And part of Google Glass's divisiveness stems from its prospective ability to enhance one's social awareness or provide contextual help in conversations; the company Social Radar has already released an app for Glass that shows social network information for people who are in the same location as you are. A regular app called MindMeld listens to conference calls and provides helpful links based on what the software hears you talking about.
Both are one more step to integrating digital information directly into how we think as prosthetic knowledge.
So what do we do, societally, with all these possibilities from drugs to intelligent digital agents?
"As the technology improves, the potential for abuse and damage becomes really profound," Cascio continued. "So many of the parallel examples that we would go back to have has really bad results: Are we going to treat this like doping in sports, and create a criminal culture around it? Do we treat it as another version of a cell phone?"

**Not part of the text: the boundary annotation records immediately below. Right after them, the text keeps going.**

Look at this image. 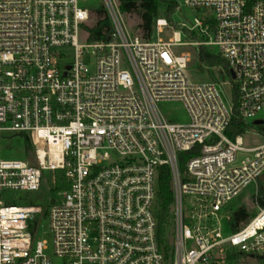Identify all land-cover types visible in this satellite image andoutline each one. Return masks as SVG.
<instances>
[{
    "label": "built area",
    "instance_id": "obj_1",
    "mask_svg": "<svg viewBox=\"0 0 264 264\" xmlns=\"http://www.w3.org/2000/svg\"><path fill=\"white\" fill-rule=\"evenodd\" d=\"M174 1L173 17L186 8L193 19L159 18L145 40L120 18L119 0H0V143L10 135L32 144L26 161L0 153V264H229L228 253L264 264V207L223 235L227 207L264 175V145L227 136L237 119L264 137L255 125L264 121V0ZM100 8L112 30L92 41ZM164 28L169 42L158 39ZM181 47L201 57L218 48L227 78L208 69L211 82H192ZM165 105H181L187 122ZM188 152L196 155L182 168ZM163 168L172 250L158 238ZM57 171L69 188L48 210L7 197L39 192L46 172L56 186ZM39 215L52 253L36 240Z\"/></svg>",
    "mask_w": 264,
    "mask_h": 264
},
{
    "label": "rangeland",
    "instance_id": "obj_2",
    "mask_svg": "<svg viewBox=\"0 0 264 264\" xmlns=\"http://www.w3.org/2000/svg\"><path fill=\"white\" fill-rule=\"evenodd\" d=\"M184 15L176 14L173 17V21L176 24L182 23L186 19L192 20L195 15V11L191 9L184 8ZM163 12V11H162ZM163 14V13H162ZM122 21L127 25L130 32L138 34L137 26L139 25V19L136 17H126L125 15L120 16ZM160 18H165L161 16ZM93 26L96 24V20L92 21ZM174 37V32L170 28H164L161 33L158 34V39L169 42ZM187 42L186 39L183 40ZM176 54L181 56L182 54L190 55L191 62L188 66V74L192 82L196 84H204L212 81L208 69L213 78H227V74L223 70V64L220 62V50L218 48H211L209 50V59L208 62H204L200 55L199 50L193 47H181L176 50ZM71 62V59L69 60ZM164 111L170 109L176 110L175 121L179 123L187 122L186 113L183 110L181 105H165L163 107ZM260 119L264 120V112L259 116ZM252 121L250 124L252 125ZM244 147L245 148H257L264 145V137L259 134V128H252L248 130L243 135ZM0 153L2 159L5 160H23L26 161L27 158V149L25 141L22 137L19 136H3L0 143ZM30 153V152H29ZM28 153V154H29ZM32 163H34L32 161ZM45 181L42 189L39 192H9L8 196L10 199H14V205L22 206H35L42 207L45 211L48 210L54 202L59 203L61 201L62 191H58L54 184V174L51 172L45 173ZM264 182V178L261 179ZM258 184L256 186H251L246 189L238 198H236L226 209L225 213L232 217L234 212L239 208L245 207L249 214L252 215L251 219L258 212V205L254 201L253 197L258 193ZM249 220V221H250ZM248 221V222H249ZM36 222L39 225L37 234L35 235L36 240L40 242H45L49 249V253H52V235L50 232V222L48 217L44 215H39L36 218ZM247 222V223H248ZM230 222L227 218L223 219V235L225 237L232 234V229ZM173 234L169 237L168 242L171 250L173 249ZM260 257V258H259ZM254 259L247 256H241L233 262L232 264H263L261 256Z\"/></svg>",
    "mask_w": 264,
    "mask_h": 264
},
{
    "label": "trees",
    "instance_id": "obj_3",
    "mask_svg": "<svg viewBox=\"0 0 264 264\" xmlns=\"http://www.w3.org/2000/svg\"><path fill=\"white\" fill-rule=\"evenodd\" d=\"M122 13L126 17H136L139 19V25L137 31L145 40H151L155 37L156 21L164 16L166 19L171 20L176 13L177 5L174 0H119ZM163 11V12H162ZM163 13V14H162ZM111 25L106 16L105 10L100 8L98 10V22L91 30L92 41H106L111 33ZM209 55L203 54L202 60L208 62ZM226 66L225 62H222ZM246 129L242 123L234 119L231 126L227 131V136L231 139L236 138L239 135L245 134ZM25 145L27 153L32 151V144L29 138H25ZM196 155L195 152H188L181 154L182 168H185V159H189ZM258 180V193L253 197L258 207H264V182L261 179ZM69 188L65 179V173L63 171L56 172V189L58 191H65ZM174 204V194L172 189L171 175L167 168L161 169L158 179V194H157V207L156 216L158 219V238L160 243H167L172 233V211ZM255 216V215H254ZM252 215L249 214L245 207L239 208L231 218V228L234 233L238 232L241 227L246 224ZM241 255L235 253H228L226 256L227 263L236 262Z\"/></svg>",
    "mask_w": 264,
    "mask_h": 264
},
{
    "label": "water",
    "instance_id": "obj_4",
    "mask_svg": "<svg viewBox=\"0 0 264 264\" xmlns=\"http://www.w3.org/2000/svg\"><path fill=\"white\" fill-rule=\"evenodd\" d=\"M231 75H232L233 78H235V74H234L233 71H231ZM263 124H264V121H260V120H259V121H256V122H255V125H256V126H262Z\"/></svg>",
    "mask_w": 264,
    "mask_h": 264
}]
</instances>
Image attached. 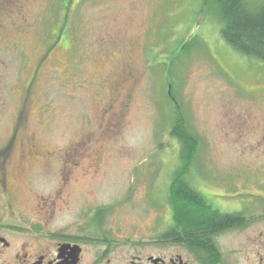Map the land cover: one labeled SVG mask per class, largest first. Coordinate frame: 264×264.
<instances>
[{"label":"rangeland","instance_id":"rangeland-1","mask_svg":"<svg viewBox=\"0 0 264 264\" xmlns=\"http://www.w3.org/2000/svg\"><path fill=\"white\" fill-rule=\"evenodd\" d=\"M219 16L204 0H0V147L20 124L13 163L28 141L39 160L12 164L0 192L37 220L61 189L58 225L102 206L118 236L157 235L182 164L178 107L199 140L192 186L260 204L264 63L224 39Z\"/></svg>","mask_w":264,"mask_h":264},{"label":"flooded vegetation","instance_id":"flooded-vegetation-1","mask_svg":"<svg viewBox=\"0 0 264 264\" xmlns=\"http://www.w3.org/2000/svg\"><path fill=\"white\" fill-rule=\"evenodd\" d=\"M115 117L113 124L118 127V112ZM20 127L16 125L0 147V184L5 190L12 164L22 173H34L39 167L31 141L26 146L20 142L22 152L17 162L12 161ZM68 165L73 171L79 163ZM10 193L0 192V264H264V197L258 194L260 204L251 206L245 194L212 197L199 192L206 203L201 207L212 219L206 223L211 230L194 239L188 224L176 219L170 199L168 221L160 233L118 236L115 227L108 228L104 214L109 211L102 206L81 220L56 224L53 218L61 208L59 202L65 201L61 189L54 192L51 204H39L37 220L27 219L32 218L29 211L17 210ZM235 233L240 235L230 240Z\"/></svg>","mask_w":264,"mask_h":264},{"label":"trees","instance_id":"trees-1","mask_svg":"<svg viewBox=\"0 0 264 264\" xmlns=\"http://www.w3.org/2000/svg\"><path fill=\"white\" fill-rule=\"evenodd\" d=\"M210 3L217 4L224 39L235 49L264 63V1L253 4L248 0H204L205 5ZM64 29L65 26H62L58 31L56 44L61 41ZM176 112L171 133L182 143V164L173 175L169 199L176 219L186 222V229L192 232L189 235L196 239L201 234L203 237L208 235L207 232H210L211 228L206 223L212 219L207 217L208 213L201 207L206 204L204 197L187 178L199 150V140L187 127L178 107Z\"/></svg>","mask_w":264,"mask_h":264}]
</instances>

These are not questions that can be answered by the development of the technologies. They require new social understandings. "What are the things we want to see happen?" Cascio asked. "What are the things we should and should not do?"
So, he floated five simple principles:
1. The right to self-knowledge
2. The right to self-modification
3. The right to refuse modification
4. The right to modify/refuse to modify your children
5. The right to know who has been modified
The point, as in the other IFTF forecasts, is not to resolve these complex future problems, but to shift the time when people begin thinking about them a bit closer to our present, so that technologists and critics don't begin thinking about them too late. Cascio calls this Magna Cortica version 0.1, a starting point for a deeper conversation about this strange new world.